O canal de TV francês relembra as circunstâncias do assassinato de Marielle em 14 de março de 2018, "uma execução em pleno centro do Rio", afirma. A vereadora havia participado de um encontro em defesa das mulheres negras e retornava para casa de carro, acompanhada pelo motorista Anderson Gomes. Eles foram perseguidos e alvejados pelo ex-policial Ronnie Lessa, condenado a 78 anos de prisão em 2024. A brutalidade do crime provocou uma onda de comoção no país e milhares de brasileiros saíram às ruas para exigir justiça, destaca a reportagem.

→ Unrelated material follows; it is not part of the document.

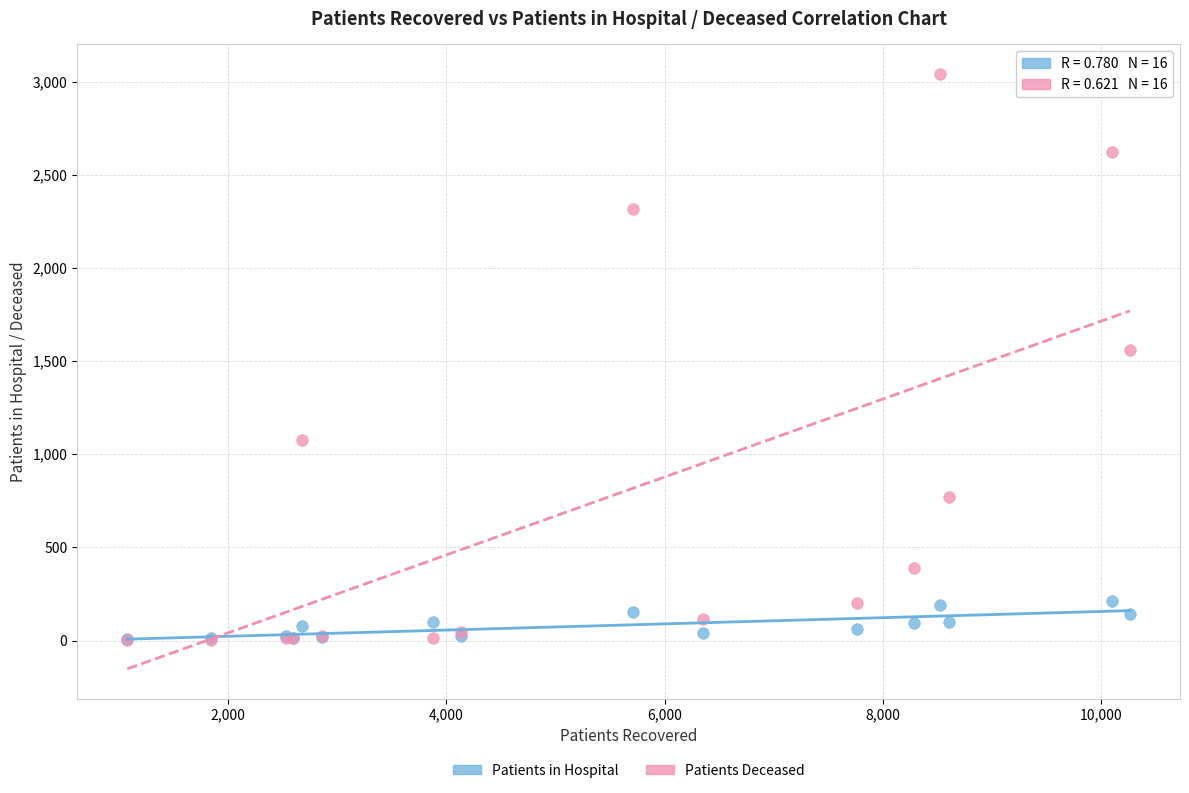

Which series reaches the maximum Y coordinate?

Patients Deceased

O jornal espanhol El País afirma que finalmente há uma resposta para a pergunta que os brasileiros fizeram durante oito anos: "Quem mandou matar Marielle?". O diário ressalta a afirmação do ministro e relator do caso, Alexandre de Moraes, de que o crime envolveu, além de interesses políticos e econômicos, racismo e misoginia. A reação emocionada da juíza Cármen Lúcia também chamou a atenção de El País, que apontou o caráter machista do assassinato e questionou quantas outras mulheres como Marielle o Brasil ainda permitirá que sejam mortas.

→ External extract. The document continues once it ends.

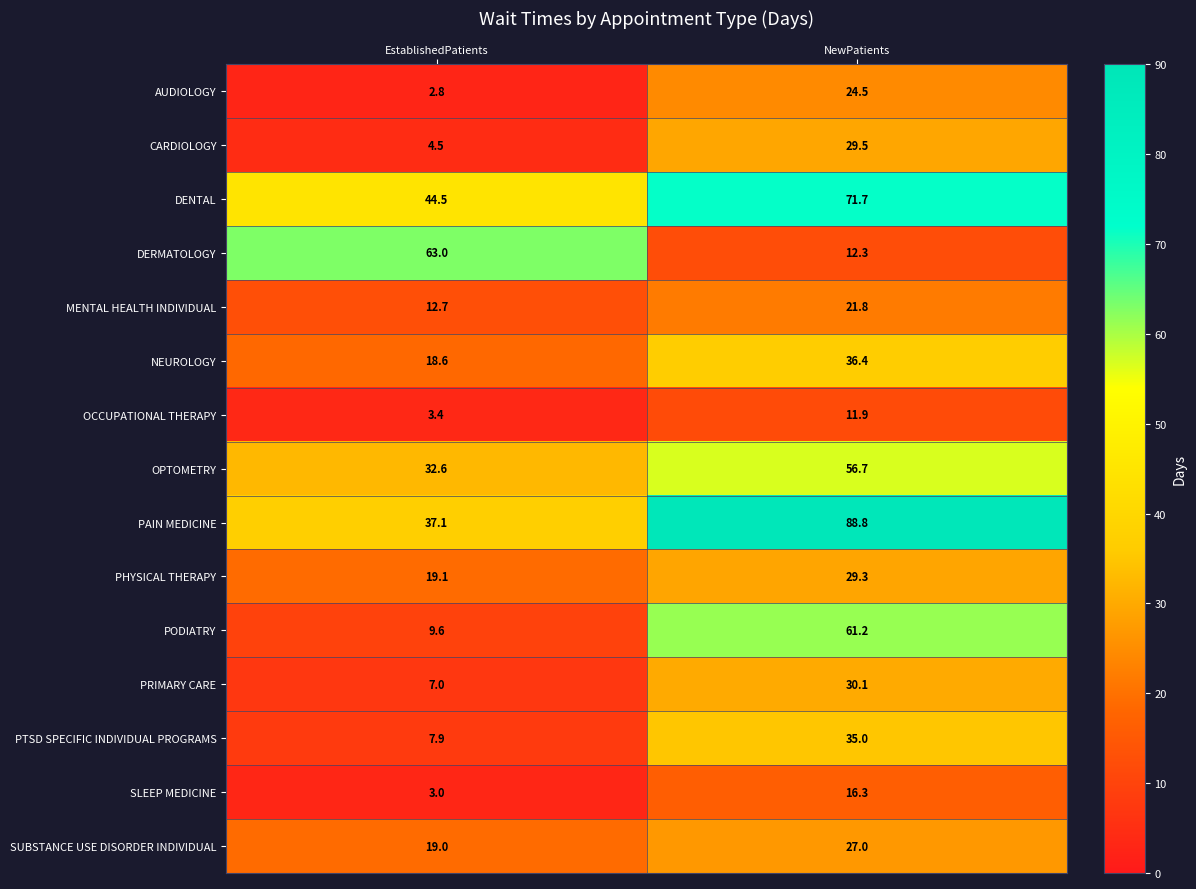

What is the difference between the DENTAL values at EstablishedPatients and NewPatients?

27.2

Vínculos entre política, crime e polícia
Para o jornal britânico The Guardian, o caso é um exemplo alarmante de como os vínculos entre política, crime e polícia estão profundamente enraizados no Rio, alcançando até mesmo os mais altos níveis da administração pública. O site do veículo britânico também destaca "a longa trajetória de quase uma década para garantir as condenações", marcada pela destruição de provas, trocas frequentes de investigadores e até a revelação de que o então chefe da Polícia Civil do Rio de Janeiro, Rivaldo Barbosa, atuou ativamente para obstruir a apuração dos fatos.

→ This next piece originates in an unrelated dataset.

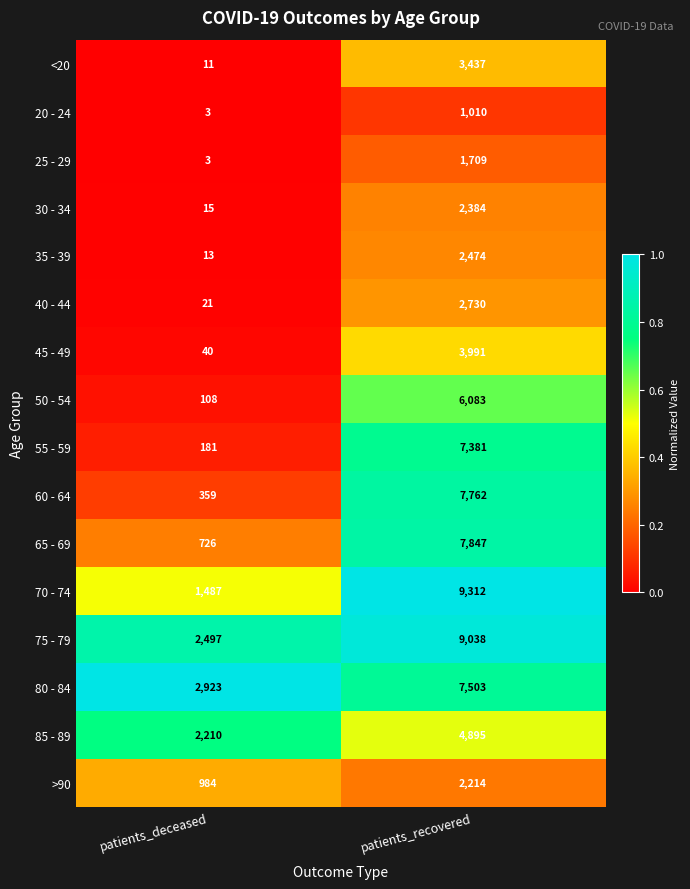

Between patients_deceased and patients_recovered, which series saw the biggest shift?

70 - 74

O site do jornal português Público destaca que a Primeira Turma do STF deu razão à tese do Ministério Público de que o assassinato da vereadora do Rio de Janeiro foi encomendado para proteger os interesses das milícias armadas. Para os juízes, os irmãos Brazão ordenaram o crime como retaliação ao trabalho político de Marielle contra grupos criminosos que controlam áreas inteiras de bairros populares no Rio.